Really. I say this all the time. This time I’m addressing all of you idiots out here making broad sweeping generalizations about black fatherhood. Is my dad perfect? Nope. Is my dad even the best he could be? Not even close. But does he try hard? Absolutely. And really, I can’t ask more. He’s a black going so far out of his way to do what he can for his kids it kills him sometimes. Seriously. Sometimes literally wrecks himself trying to make sure all of us are okay. This doesn’t mean he makes all the right decision, or even that he’s a good person. Now, I think he is a good person, but that is actually a separate issue from whether or not he’s a good dad.
I hate how father’s day is a national excuse for everyone to look at black men and talk about how fucked up they are. It’s a day where everyone gets the green light to shit on black people. What’s doubly frustrating is how many black people line up to join the party. The idea of the absentee black father is used to help perpetuate so many other myths about black people, and yet so few people fight against it. It gets worse the longer the war on drugs goes on, the more school funding gets cut, the farther gentrification goes on, the bigger private prisons get, the more police brutatilty goes unchecked and the more our society decides to pretend like racism doesn’t exist anymore. This goes hand in hand with welfare queen myths and the idea that gangs are raising black kids to be violent monsters from the time they pop out their crack head moms. It’s all related, and talking shit about black dudes is not helping even in the slightest.
Yeah, I know your dad wasn’t any good, and I’m not telling you to celebrate him. What I’m saying is that your continual anti-father stance is bullshit and fucked up. This continual narrative of how terrible all these guys are needs to stop. Know what? Black men don’t need to stand up and take accountability. They’re doing that. The world is littered with black fathers doing big things.
I don’t celebrate father’s day because I appreciate my dad all the time. I spend a lot of my time talking about how great he is and good a job he does, because he is a reflection on all black fathers. Anything that happens in my life can be tied back to my parents. All the things I do end up reflecting on whether or not my dad taught me to be a good enough man or not. It all reflects on whether or not he set a good enough example for me.

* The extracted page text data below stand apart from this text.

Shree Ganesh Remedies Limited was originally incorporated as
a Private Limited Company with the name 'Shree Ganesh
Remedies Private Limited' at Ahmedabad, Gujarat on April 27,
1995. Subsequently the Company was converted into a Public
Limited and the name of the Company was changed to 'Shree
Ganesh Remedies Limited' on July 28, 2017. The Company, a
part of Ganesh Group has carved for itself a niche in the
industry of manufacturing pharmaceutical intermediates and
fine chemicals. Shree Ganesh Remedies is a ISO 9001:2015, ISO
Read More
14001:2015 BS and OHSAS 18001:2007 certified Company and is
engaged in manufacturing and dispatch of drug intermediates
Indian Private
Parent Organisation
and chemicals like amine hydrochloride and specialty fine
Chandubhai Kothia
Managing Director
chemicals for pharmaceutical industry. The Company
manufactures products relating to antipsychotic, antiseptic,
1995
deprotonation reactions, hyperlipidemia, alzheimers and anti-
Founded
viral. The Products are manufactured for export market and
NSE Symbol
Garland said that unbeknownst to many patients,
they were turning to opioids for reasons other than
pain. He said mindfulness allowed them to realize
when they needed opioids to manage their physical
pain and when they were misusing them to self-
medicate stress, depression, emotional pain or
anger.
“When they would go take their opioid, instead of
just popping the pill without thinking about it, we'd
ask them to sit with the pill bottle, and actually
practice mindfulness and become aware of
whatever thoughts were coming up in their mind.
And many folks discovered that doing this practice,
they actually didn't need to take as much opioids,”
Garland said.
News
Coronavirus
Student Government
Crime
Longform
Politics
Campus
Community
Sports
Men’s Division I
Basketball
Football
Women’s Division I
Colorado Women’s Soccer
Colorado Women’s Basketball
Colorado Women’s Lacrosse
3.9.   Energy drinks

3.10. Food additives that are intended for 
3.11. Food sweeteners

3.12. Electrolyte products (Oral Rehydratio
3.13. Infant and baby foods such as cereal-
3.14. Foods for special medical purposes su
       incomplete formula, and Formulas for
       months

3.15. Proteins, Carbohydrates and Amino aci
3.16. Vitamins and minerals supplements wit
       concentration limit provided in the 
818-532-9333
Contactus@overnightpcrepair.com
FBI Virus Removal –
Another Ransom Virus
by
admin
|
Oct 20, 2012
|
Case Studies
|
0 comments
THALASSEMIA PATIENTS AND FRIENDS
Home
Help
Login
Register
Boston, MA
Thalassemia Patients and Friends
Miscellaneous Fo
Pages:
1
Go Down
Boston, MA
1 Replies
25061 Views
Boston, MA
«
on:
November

So yes, I do resent your jokes about black men not being good fathers. I resent you painting my father as some sort of plague on society. I’m tired of him not getting the credit for the job he’s done despite the circumstance. I’m sorry yours wasn’t as good, but I won’t let you drag mine down. He’s had to work too hard to let you say anything about him being worthless. He’s done too many good things for my life for me to not, at least, write this rebuttal to all the stupid articles saying how he needs to do more. Why can’t he be the face of black fatherhood instead of whatever bullshit image you try to pull up? Why not any of my three living grandfather’s who have had to struggle through so much garbage this stupid country threw and continues to throw at them to be the men they are?

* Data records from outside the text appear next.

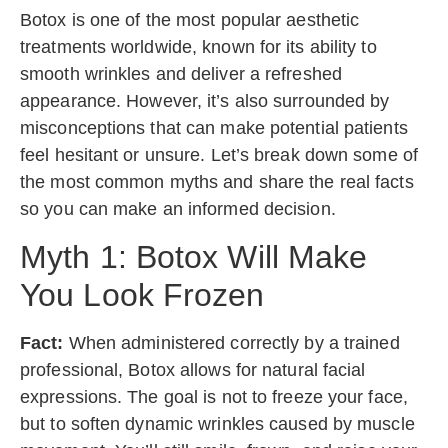
Botox is one of the most popular aesthetic
treatments worldwide, known for its ability to
smooth wrinkles and deliver a refreshed
appearance. However, it’s also surrounded by
misconceptions that can make potential patients
feel hesitant or unsure. Let’s break down some of
the most common myths and share the real facts
so you can make an informed decision.
Myth 1: Botox Will Make
You Look Frozen
Fact:
When administered correctly by a trained
professional, Botox allows for natural facial
expressions. The goal is not to freeze your face,
but to soften dynamic wrinkles caused by muscle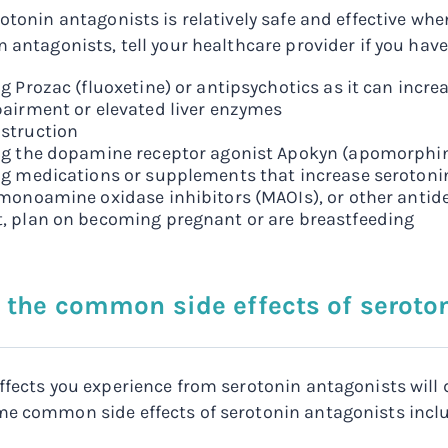
rotonin antagonists is relatively safe and effective w
 antagonists, tell your healthcare provider if you have
g Prozac (fluoxetine) or antipsychotics as it can incre
pairment or elevated liver enzymes
struction
ng the dopamine receptor agonist Apokyn (apomorphi
ng medications or supplements that increase serotonin
 monoamine oxidase inhibitors (MAOIs), or other anti
, plan on becoming pregnant or are breastfeeding
 the common side effects of seroto
ffects you experience from serotonin antagonists will
e common side effects of serotonin antagonists incl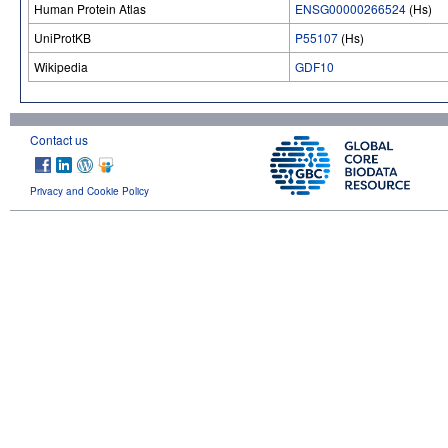
Human Protein Atlas
ENSG00000266524
(Hs)
UniProtKB
P55107
(Hs)
Wikipedia
GDF10
Contact us
Privacy and Cookie Policy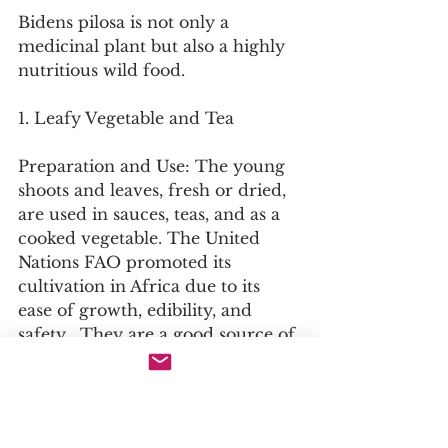
Bidens pilosa is not only a 
medicinal plant but also a highly 
nutritious wild food.
1. Leafy Vegetable and Tea
Preparation and Use: The young 
shoots and leaves, fresh or dried, 
are used in sauces, teas, and as a 
cooked vegetable. The United 
Nations FAO promoted its 
cultivation in Africa due to its 
ease of growth, edibility, and 
safety . They are a good source of 
protein, fibre, calcium, and 
carotene.
Flavour Profile: The leaves have a 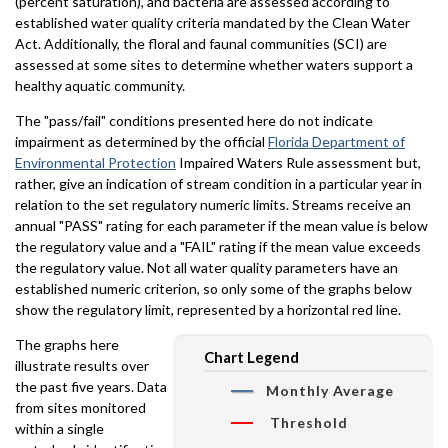
(percent saturation), and bacteria are assessed according to
established water quality criteria mandated by the Clean Water
Act. Additionally, the floral and faunal communities (SCI) are
assessed at some sites to determine whether waters support a
healthy aquatic community.
The "pass/fail" conditions presented here do not indicate
impairment as determined by the official
Florida Department of
Environmental Protection
Impaired Waters Rule assessment but,
rather, give an indication of stream condition in a particular year in
relation to the set regulatory numeric limits. Streams receive an
annual "PASS" rating for each parameter if the mean value is below
the regulatory value and a "FAIL" rating if the mean value exceeds
the regulatory value. Not all water quality parameters have an
established numeric criterion, so only some of the graphs below
show the regulatory limit, represented by a horizontal red line.
The graphs here
Chart Legend
illustrate results over
the past five years. Data
Monthly Average
from sites monitored
Threshold
within a single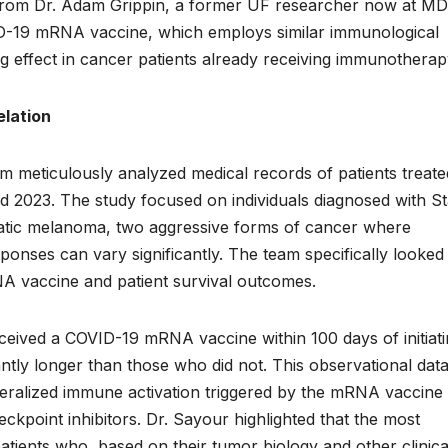
n from Dr. Adam Grippin, a former UF researcher now at MD
D-19 mRNA vaccine, which employs similar immunological
 effect in cancer patients already receiving immunothera
elation
am meticulously analyzed medical records of patients treate
2023. The study focused on individuals diagnosed with S
tatic melanoma, two aggressive forms of cancer where
onses can vary significantly. The team specifically looked 
A vaccine and patient survival outcomes.
eceived a COVID-19 mRNA vaccine within 100 days of initiat
ntly longer than those who did not. This observational dat
eralized immune activation triggered by the mRNA vaccine
ckpoint inhibitors. Dr. Sayour highlighted that the most
ents who, based on their tumor biology and other clinica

Sure your ain’t shit dad may be a problem, but it’s a systematic problem that can’t even begin to be fixed until we handle some larger societal problems first. Know what isn’t helping to fix any of those problems. You consistently talking shit about black fathers and the state of black fatherhood. So sincerely, on behalf of the millions of black fathers out here just thoroughly kicking ass, shut the fuck up. I just don’t want to hear anything from you right now.